I first visited Japan (Tokyo and Yokohama) in 2004. A friend was travelling through and invited me along (one major attraction was that we could crash at his cousin’s place – free accommodation in Tokyo, and in a nice central neighbourhood too). Tokyo was at once fascinating and overwhelming! The Asakusa temple and the street food! The craziness of the Shinjuku station. That awe-inspiring sight of Mt Fuji (and the many many elderly people making their ascent). Hitting the Tsukiji fish market for a sushi breakfast.
It was all so amazing that a few days after I returned to Singapore, I was back in Tokyo again, this time for a press junket for the Trocks (Les Ballets Trockadero de Monte Carlo). So it was for work, which meant interviews, and watching rehearsals and a performance (and marveling at their many Japanese fans who would hang around outside the theatre and hotel), and erm, staying at a rather nice Hilton.
And I’ve never been back since.
Isn’t that sad? Especially since I owe my Japanese flatmate (when we were in the UK in 2006-7) a visit. She’s become such a dear friend although we’ve only seen each other once since 2007.
I guess this is a long segue into what I’ve been reading recently, because in just a a couple of weeks I read three works of Japanese fiction: Natsuo Kirino’s Real World, Fuminori Nakamura’s The Thief, and Yoko Ogawa’s Revenge, thanks to holds (two e-books, one physical book) coming in at pretty much the same time.

This isn’t my first Natsuo Kirino read.
Out was a fascinating tale of murder in the suburbs, a young woman kills her husband and seeks help from her coworkers.

_DATA FOR REVIEW_:
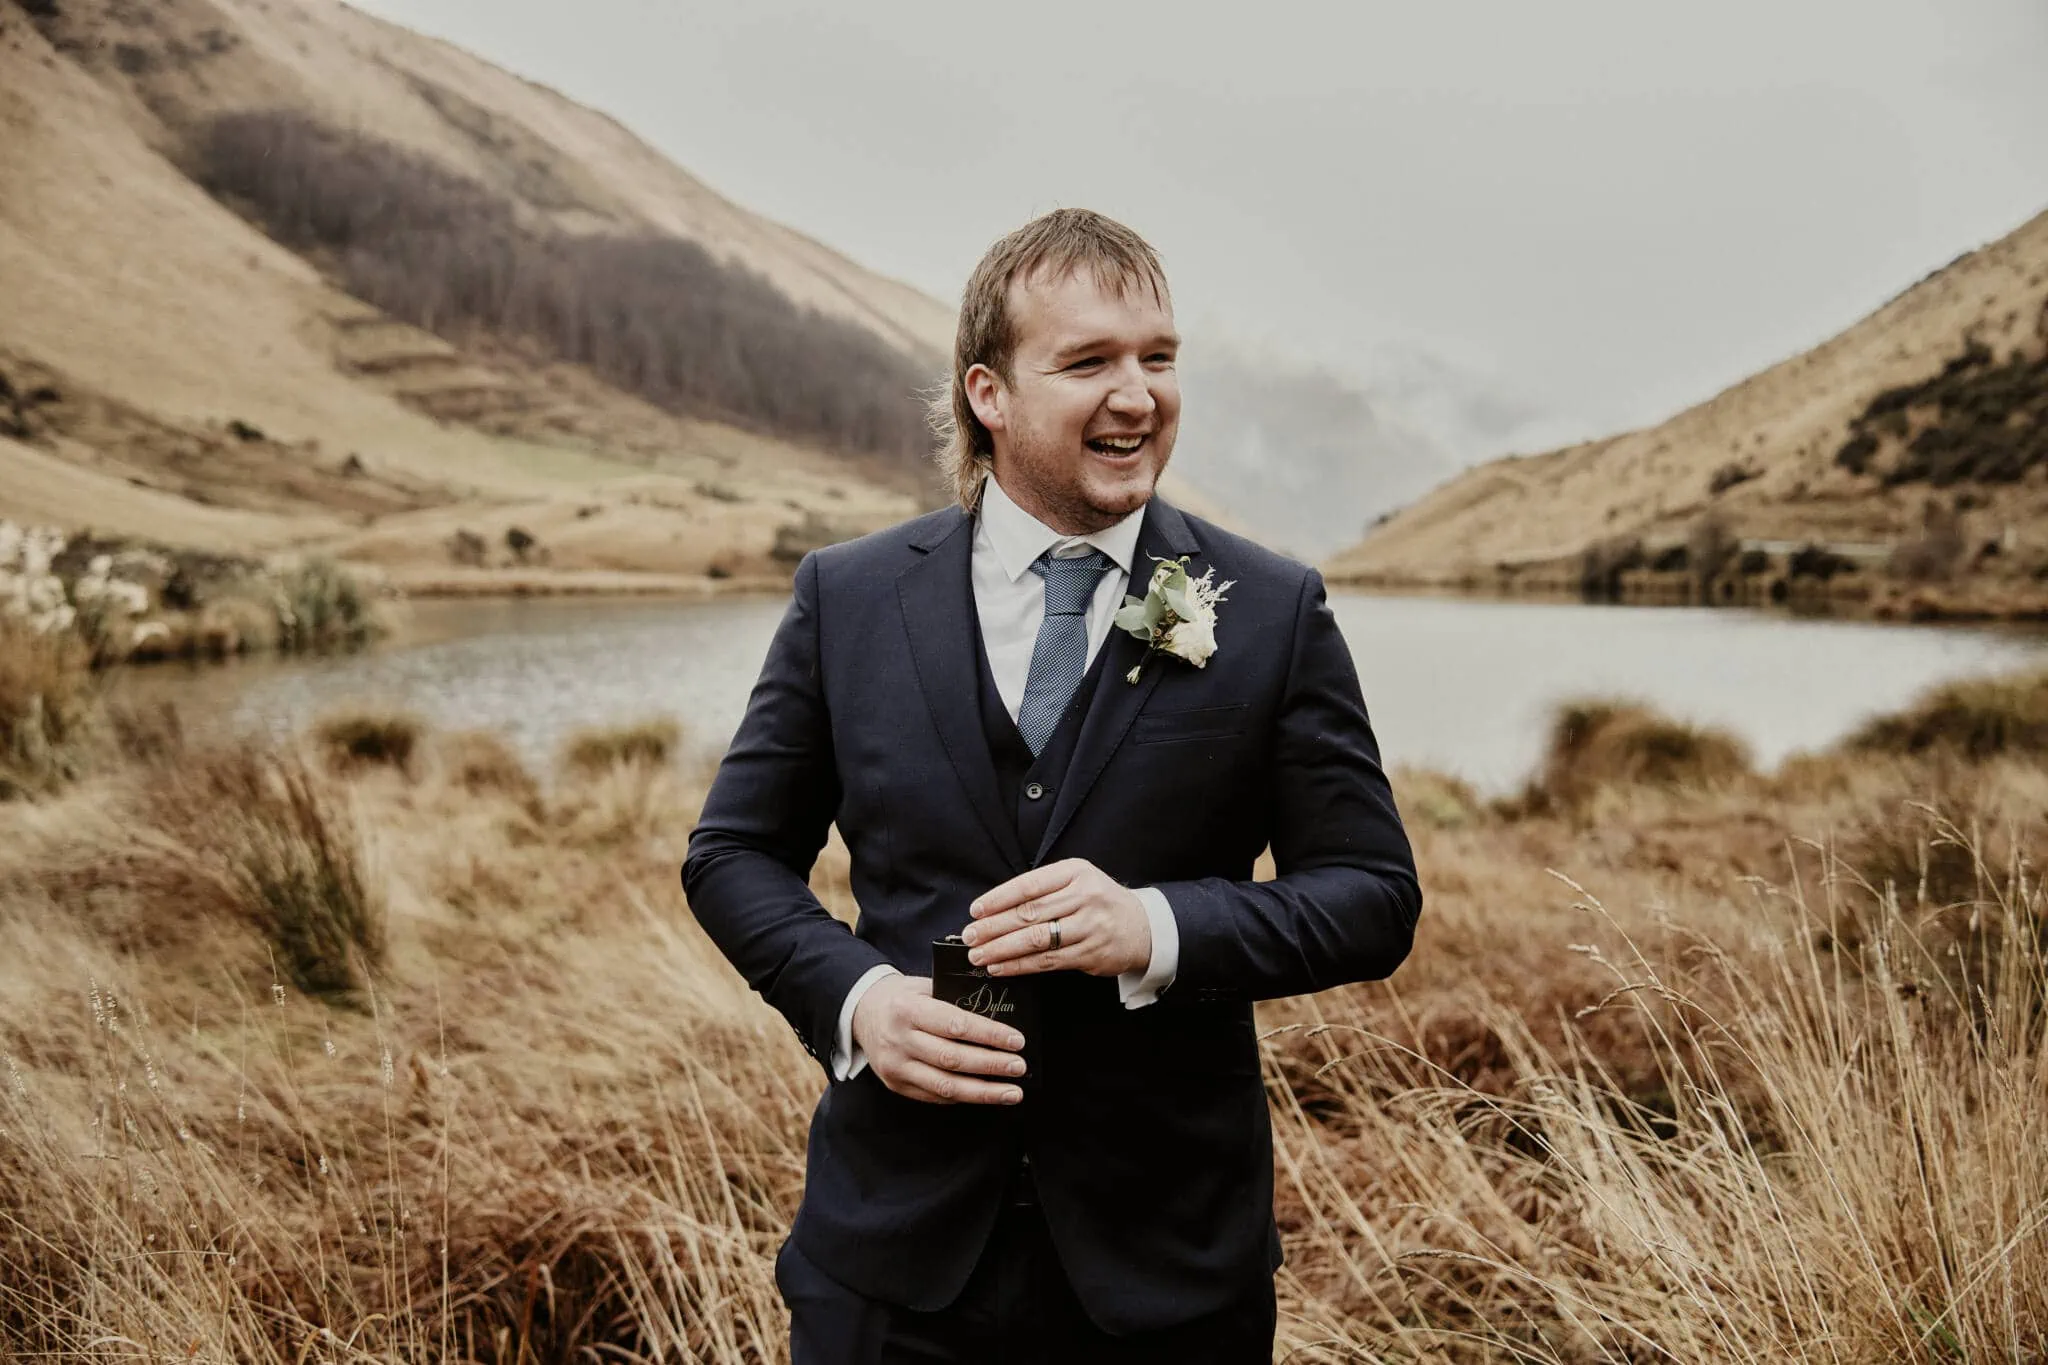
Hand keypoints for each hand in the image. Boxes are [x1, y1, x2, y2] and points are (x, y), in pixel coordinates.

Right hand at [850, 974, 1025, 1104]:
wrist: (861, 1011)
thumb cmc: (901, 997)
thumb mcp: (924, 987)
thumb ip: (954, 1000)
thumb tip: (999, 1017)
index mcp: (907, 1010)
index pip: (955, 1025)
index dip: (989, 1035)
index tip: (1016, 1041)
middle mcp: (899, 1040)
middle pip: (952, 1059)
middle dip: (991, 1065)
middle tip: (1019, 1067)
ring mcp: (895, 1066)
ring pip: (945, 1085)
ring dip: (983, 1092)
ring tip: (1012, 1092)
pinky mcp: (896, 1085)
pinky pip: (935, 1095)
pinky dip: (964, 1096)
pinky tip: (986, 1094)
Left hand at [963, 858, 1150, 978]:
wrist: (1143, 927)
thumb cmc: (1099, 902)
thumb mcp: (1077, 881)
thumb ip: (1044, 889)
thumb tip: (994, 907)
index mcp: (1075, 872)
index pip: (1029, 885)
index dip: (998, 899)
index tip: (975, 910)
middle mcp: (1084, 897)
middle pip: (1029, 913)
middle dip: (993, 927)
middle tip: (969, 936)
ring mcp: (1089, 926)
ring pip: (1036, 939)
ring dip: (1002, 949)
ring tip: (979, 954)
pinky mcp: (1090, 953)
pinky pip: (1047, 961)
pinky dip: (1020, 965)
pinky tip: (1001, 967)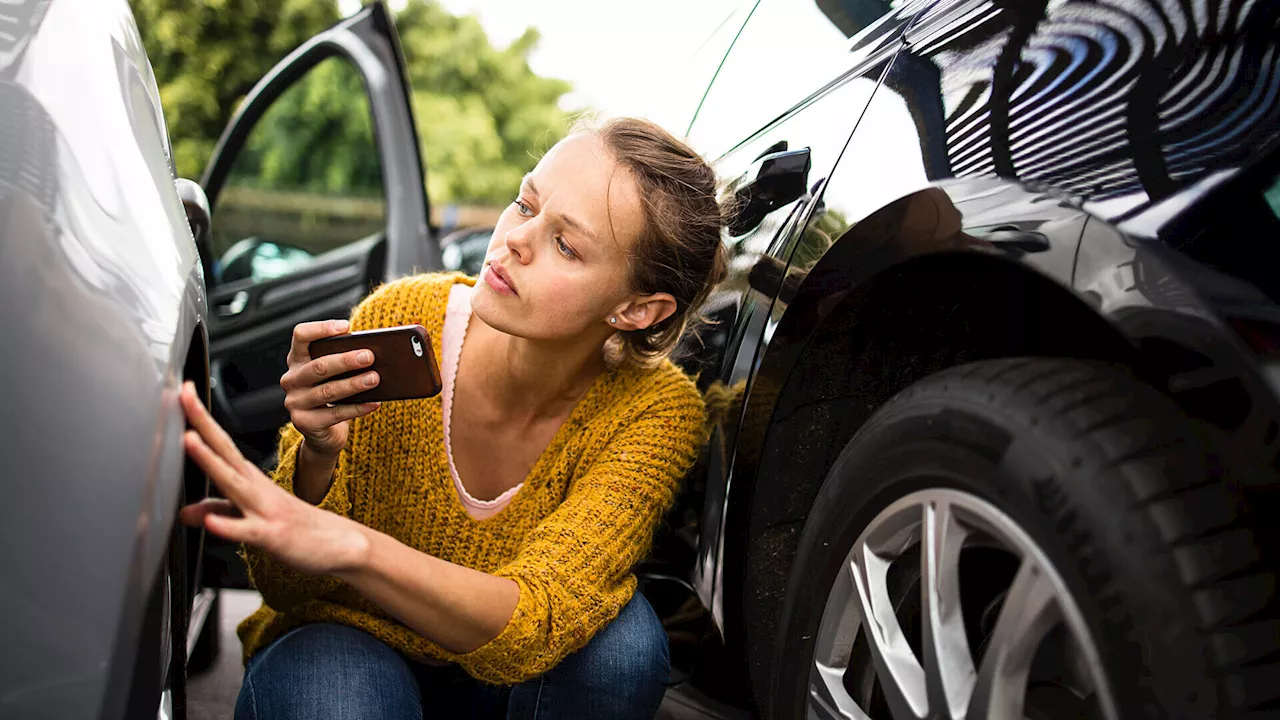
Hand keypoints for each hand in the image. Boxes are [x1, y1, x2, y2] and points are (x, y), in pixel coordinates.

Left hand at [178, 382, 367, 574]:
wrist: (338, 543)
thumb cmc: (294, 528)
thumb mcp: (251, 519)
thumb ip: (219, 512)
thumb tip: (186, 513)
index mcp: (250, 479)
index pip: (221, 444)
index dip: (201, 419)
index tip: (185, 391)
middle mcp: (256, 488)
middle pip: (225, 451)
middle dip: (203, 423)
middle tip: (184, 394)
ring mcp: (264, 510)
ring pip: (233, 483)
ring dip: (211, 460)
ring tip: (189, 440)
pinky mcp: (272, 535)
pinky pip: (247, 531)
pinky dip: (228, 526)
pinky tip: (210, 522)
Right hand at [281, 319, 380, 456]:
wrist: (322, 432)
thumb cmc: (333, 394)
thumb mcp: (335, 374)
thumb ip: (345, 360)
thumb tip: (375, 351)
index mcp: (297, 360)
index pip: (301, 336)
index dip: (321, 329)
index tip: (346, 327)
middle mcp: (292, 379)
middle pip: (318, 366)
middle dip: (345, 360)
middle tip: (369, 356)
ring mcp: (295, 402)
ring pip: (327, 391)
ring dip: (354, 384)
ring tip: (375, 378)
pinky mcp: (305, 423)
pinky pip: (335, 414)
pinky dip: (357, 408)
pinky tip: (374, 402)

_THE TASK_:
Rewrite the Japan travel post between "And I’ve never" and "Natsuo Kirino read.", inclusive, switching "flatmate" to "roommate". The material that comes after the Japan travel post is separate from it.

_ANSWER_:
And I’ve never been back since.
Isn’t that sad? Especially since I owe my Japanese roommate (when we were in the UK in 2006-7) a visit. She’s become such a dear friend although we’ve only seen each other once since 2007.
I guess this is a long segue into what I’ve been reading recently, because in just a a couple of weeks I read three works of Japanese fiction: Natsuo Kirino’s Real World, Fuminori Nakamura’s The Thief, and Yoko Ogawa’s Revenge, thanks to holds (two e-books, one physical book) coming in at pretty much the same time.

This isn’t my first Natsuo Kirino read.